- **ACTIVITY**
Please restate word for word the line holding "sitio. No consentir" and every following line through the end of the entries.

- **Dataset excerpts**
---*---

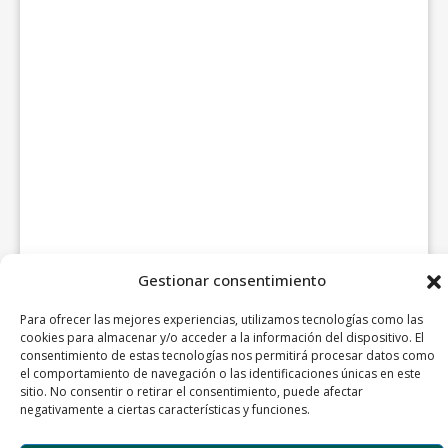
Gestionar consentimiento
Para ofrecer las mejores experiencias, utilizamos tecnologías como las
cookies para almacenar y/o acceder a la información del dispositivo. El
consentimiento de estas tecnologías nos permitirá procesar datos como
el comportamiento de navegación o las identificaciones únicas en este
sitio. No consentir o retirar el consentimiento, puede afectar
negativamente a ciertas características y funciones.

---*---

- **SOLUTION**
sitio. No consentir o retirar el consentimiento, puede afectar
negativamente a ciertas características y funciones.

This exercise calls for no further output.